• **The request**: Reproduce every line of the data below word for word.

• **Supplied material**:
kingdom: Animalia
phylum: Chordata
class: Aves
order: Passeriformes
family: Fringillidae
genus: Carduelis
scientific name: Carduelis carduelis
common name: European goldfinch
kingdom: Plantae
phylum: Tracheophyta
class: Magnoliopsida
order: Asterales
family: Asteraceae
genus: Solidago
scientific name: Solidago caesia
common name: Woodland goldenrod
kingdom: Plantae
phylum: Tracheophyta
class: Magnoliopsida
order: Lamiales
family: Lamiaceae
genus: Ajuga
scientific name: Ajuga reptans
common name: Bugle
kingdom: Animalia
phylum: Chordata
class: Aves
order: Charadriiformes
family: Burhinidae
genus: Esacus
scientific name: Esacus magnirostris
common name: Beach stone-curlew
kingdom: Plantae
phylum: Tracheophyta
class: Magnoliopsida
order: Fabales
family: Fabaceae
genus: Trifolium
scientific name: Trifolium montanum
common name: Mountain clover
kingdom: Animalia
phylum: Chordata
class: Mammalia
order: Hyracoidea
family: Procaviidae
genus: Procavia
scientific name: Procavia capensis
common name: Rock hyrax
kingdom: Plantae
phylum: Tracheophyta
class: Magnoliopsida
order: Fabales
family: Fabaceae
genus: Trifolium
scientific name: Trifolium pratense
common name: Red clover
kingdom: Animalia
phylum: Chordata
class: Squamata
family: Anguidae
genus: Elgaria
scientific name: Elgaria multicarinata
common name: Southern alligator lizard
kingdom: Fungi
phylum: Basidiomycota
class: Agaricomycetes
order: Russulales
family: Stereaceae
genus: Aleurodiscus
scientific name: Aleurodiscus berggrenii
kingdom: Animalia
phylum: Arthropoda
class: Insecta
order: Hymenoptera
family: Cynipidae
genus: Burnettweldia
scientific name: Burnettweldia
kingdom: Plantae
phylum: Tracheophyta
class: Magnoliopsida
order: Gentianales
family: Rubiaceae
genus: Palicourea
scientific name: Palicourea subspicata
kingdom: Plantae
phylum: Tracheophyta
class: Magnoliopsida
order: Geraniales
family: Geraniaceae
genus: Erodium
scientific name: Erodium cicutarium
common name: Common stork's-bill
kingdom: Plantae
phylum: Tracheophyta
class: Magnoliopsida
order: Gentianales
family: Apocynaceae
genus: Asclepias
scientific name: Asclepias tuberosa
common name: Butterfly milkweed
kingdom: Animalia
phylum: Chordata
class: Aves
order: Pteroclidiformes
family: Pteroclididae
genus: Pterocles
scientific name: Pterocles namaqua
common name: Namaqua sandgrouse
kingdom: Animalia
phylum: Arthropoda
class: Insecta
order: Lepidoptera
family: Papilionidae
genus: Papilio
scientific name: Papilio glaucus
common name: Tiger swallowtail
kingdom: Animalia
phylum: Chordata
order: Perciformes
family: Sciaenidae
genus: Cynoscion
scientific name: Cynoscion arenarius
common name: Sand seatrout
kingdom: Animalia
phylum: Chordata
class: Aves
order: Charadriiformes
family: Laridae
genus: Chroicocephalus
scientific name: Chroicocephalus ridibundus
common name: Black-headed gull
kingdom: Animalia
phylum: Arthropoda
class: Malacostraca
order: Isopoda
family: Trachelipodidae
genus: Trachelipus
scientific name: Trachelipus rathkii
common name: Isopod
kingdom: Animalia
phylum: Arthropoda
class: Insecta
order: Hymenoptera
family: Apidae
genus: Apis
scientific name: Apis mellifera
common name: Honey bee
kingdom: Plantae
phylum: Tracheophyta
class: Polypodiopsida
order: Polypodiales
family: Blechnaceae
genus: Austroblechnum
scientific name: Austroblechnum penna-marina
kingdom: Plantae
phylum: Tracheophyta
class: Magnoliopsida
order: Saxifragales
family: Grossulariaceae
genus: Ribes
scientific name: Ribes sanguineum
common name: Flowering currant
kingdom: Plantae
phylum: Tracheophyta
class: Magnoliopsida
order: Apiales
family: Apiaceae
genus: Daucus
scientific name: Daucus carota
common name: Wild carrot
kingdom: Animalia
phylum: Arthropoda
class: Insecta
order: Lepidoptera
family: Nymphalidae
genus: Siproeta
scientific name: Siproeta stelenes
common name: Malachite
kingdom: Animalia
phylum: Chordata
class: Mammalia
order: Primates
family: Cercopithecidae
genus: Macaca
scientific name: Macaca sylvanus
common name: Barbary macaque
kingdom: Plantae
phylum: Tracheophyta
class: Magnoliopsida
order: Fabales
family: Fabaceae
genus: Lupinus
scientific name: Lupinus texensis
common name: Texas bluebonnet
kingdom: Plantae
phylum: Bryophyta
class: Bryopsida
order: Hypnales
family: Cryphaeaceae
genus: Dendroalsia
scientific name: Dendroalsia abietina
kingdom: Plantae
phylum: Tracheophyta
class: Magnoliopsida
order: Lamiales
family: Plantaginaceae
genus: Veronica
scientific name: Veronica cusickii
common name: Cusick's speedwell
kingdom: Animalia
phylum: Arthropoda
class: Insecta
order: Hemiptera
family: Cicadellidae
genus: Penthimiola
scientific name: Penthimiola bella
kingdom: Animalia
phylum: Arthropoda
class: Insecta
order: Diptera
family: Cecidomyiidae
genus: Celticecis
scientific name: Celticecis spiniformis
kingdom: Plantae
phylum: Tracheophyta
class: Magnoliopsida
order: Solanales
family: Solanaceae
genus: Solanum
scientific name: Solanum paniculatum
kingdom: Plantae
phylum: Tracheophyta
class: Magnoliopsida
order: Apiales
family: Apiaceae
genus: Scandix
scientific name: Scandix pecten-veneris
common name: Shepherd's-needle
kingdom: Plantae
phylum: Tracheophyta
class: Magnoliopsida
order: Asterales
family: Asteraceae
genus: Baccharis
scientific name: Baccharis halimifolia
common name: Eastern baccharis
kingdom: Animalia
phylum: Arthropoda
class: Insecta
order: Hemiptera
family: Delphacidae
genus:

• **Written reply**:
kingdom: Animalia
phylum: Chordata
class: Aves
order: Passeriformes
family: Fringillidae
genus: Carduelis
scientific name: Carduelis carduelis
common name: European goldfinch
kingdom: Plantae
phylum: Tracheophyta
class: Magnoliopsida
order: Asterales
family: Asteraceae
genus: Solidago
scientific name: Solidago caesia
common name: Woodland goldenrod
kingdom: Plantae
phylum: Tracheophyta
class: Magnoliopsida
order: Lamiales
family: Lamiaceae
genus: Ajuga
scientific name: Ajuga reptans
common name: Bugle
kingdom: Animalia
phylum: Chordata
class: Aves
order: Charadriiformes
family: Burhinidae
genus: Esacus
scientific name: Esacus magnirostris
common name: Beach stone-curlew
kingdom: Plantae
phylum: Tracheophyta
class: Magnoliopsida
order: Fabales
family: Fabaceae
genus: Trifolium
scientific name: Trifolium montanum
common name: Mountain clover
kingdom: Animalia
phylum: Chordata
class: Mammalia
order: Hyracoidea
family: Procaviidae
genus: Procavia
scientific name: Procavia capensis
common name: Rock hyrax
kingdom: Plantae
phylum: Tracheophyta
class: Magnoliopsida
order: Fabales
family: Fabaceae
genus: Trifolium
scientific name: Trifolium pratense
common name: Red clover
kingdom: Animalia
phylum: Chordata
class: Squamata
family: Anguidae
genus: Elgaria
scientific name: Elgaria multicarinata
common name: Southern alligator lizard
kingdom: Fungi
phylum: Basidiomycota
class: Agaricomycetes
order: Russulales
family: Stereaceae
genus: Aleurodiscus
scientific name: Aleurodiscus berggrenii
kingdom: Animalia
phylum: Arthropoda
class: Insecta
order: Hymenoptera
family: Cynipidae
genus: Burnettweldia
scientific name: Burnettweldia
kingdom: Plantae
phylum: Tracheophyta
class: Magnoliopsida
order: Gentianales
family: Rubiaceae
genus: Palicourea
scientific name: Palicourea subspicata
kingdom: Plantae
phylum: Tracheophyta
class: Magnoliopsida
order: Geraniales
family: Geraniaceae
genus: Erodium
scientific name: Erodium cicutarium
common name: Common stork's-bill
kingdom: Plantae
phylum: Tracheophyta
class: Magnoliopsida
order: Gentianales
family: Apocynaceae
genus: Asclepias
scientific name: Asclepias tuberosa
common name: Butterfly milkweed
kingdom: Animalia
phylum: Chordata
class: Aves
order: Pteroclidiformes
family: Pteroclididae
genus: Pterocles
scientific name: Pterocles namaqua
common name: Namaqua sandgrouse
kingdom: Animalia
phylum: Arthropoda
class: Insecta
order: Lepidoptera
family: Papilionidae
genus: Papilio
scientific name: Papilio glaucus
common name: Tiger swallowtail
kingdom: Animalia
phylum: Chordata
order: Perciformes
family: Sciaenidae
genus: Cynoscion
scientific name: Cynoscion arenarius
common name: Sand seatrout
kingdom: Animalia
phylum: Chordata
class: Aves
order: Charadriiformes
family: Laridae
genus: Chroicocephalus
scientific name: Chroicocephalus ridibundus
common name: Black-headed gull
kingdom: Animalia
phylum: Arthropoda
class: Malacostraca
order: Isopoda
family: Trachelipodidae
genus: Trachelipus
scientific name: Trachelipus rathkii
common name: Isopod
kingdom: Animalia
phylum: Arthropoda
class: Insecta
order: Hymenoptera
family: Apidae
genus: Apis
scientific name: Apis mellifera
common name: Honey bee
kingdom: Plantae
phylum: Tracheophyta
class: Polypodiopsida
order: Polypodiales
family: Blechnaceae
genus: Austroblechnum
scientific name: Austroblechnum penna-marina
kingdom: Plantae
phylum: Tracheophyta
class: Magnoliopsida
order: Saxifragales
family: Grossulariaceae
genus: Ribes
scientific name: Ribes sanguineum
common name: Flowering currant
kingdom: Plantae
phylum: Tracheophyta
class: Magnoliopsida
order: Apiales
family: Apiaceae
genus: Daucus
scientific name: Daucus carota
common name: Wild carrot
kingdom: Animalia
phylum: Arthropoda
class: Insecta
order: Lepidoptera
family: Nymphalidae
genus: Siproeta
scientific name: Siproeta stelenes
common name: Malachite
kingdom: Animalia
phylum: Chordata
class: Mammalia
order: Primates
family: Cercopithecidae
genus: Macaca
scientific name: Macaca sylvanus
common name: Barbary macaque
kingdom: Plantae
phylum: Tracheophyta
class: Magnoliopsida
order: Fabales
family: Fabaceae
genus: Lupinus
scientific name: Lupinus texensis
common name: Texas bluebonnet
kingdom: Plantae
phylum: Bryophyta
class: Bryopsida
order: Hypnales
family: Cryphaeaceae
genus: Dendroalsia
scientific name: Dendroalsia abietina
kingdom: Plantae
phylum: Tracheophyta
class: Magnoliopsida
order: Lamiales
family: Plantaginaceae
genus: Veronica
scientific name: Veronica cusickii
common name: Cusick's speedwell
kingdom: Animalia
phylum: Arthropoda
class: Insecta
order: Hemiptera
family: Cicadellidae
genus: Penthimiola
scientific name: Penthimiola bella
kingdom: Animalia
phylum: Arthropoda
class: Insecta
order: Diptera
family: Cecidomyiidae
genus: Celticecis
scientific name: Celticecis spiniformis
kingdom: Plantae
phylum: Tracheophyta
class: Magnoliopsida
order: Solanales
family: Solanaceae
genus: Solanum
scientific name: Solanum paniculatum
kingdom: Plantae
phylum: Tracheophyta
class: Magnoliopsida
order: Apiales
family: Apiaceae
genus: Scandix
scientific name: Scandix pecten-veneris
common name: Shepherd's-needle
kingdom: Plantae
phylum: Tracheophyta
class: Magnoliopsida
order: Asterales
family: Asteraceae
genus: Baccharis
scientific name: Baccharis halimifolia
common name: Eastern baccharis
kingdom: Animalia
phylum: Arthropoda
class: Insecta
order: Hemiptera
family: Delphacidae
genus:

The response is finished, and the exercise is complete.